● **Directions**: Within the listing below, please show every line carrying the string "Step".

● **Records to process**:
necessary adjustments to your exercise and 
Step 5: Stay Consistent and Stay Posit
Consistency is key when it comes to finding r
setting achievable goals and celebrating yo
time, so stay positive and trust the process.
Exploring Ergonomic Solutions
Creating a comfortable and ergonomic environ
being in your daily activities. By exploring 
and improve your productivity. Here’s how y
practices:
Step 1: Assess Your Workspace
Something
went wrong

--

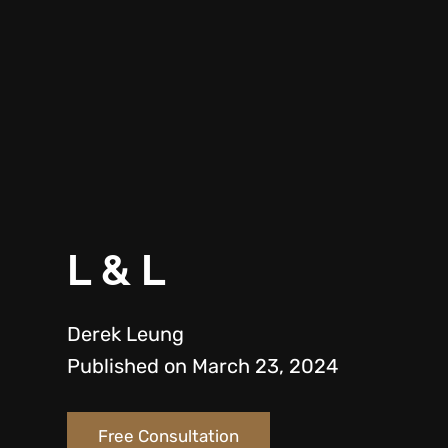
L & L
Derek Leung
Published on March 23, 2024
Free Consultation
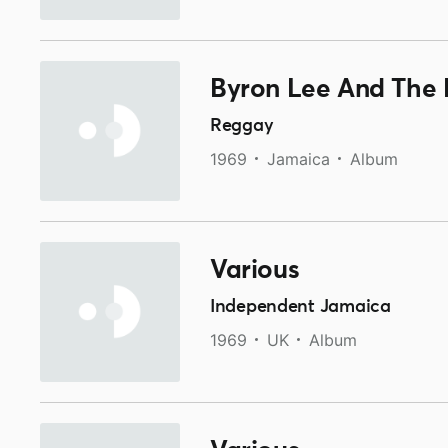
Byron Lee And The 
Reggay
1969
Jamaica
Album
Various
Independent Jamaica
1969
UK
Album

● **Response area**:
Step 5: Stay Consistent and Stay Posit
Step 1: Assess Your Workspace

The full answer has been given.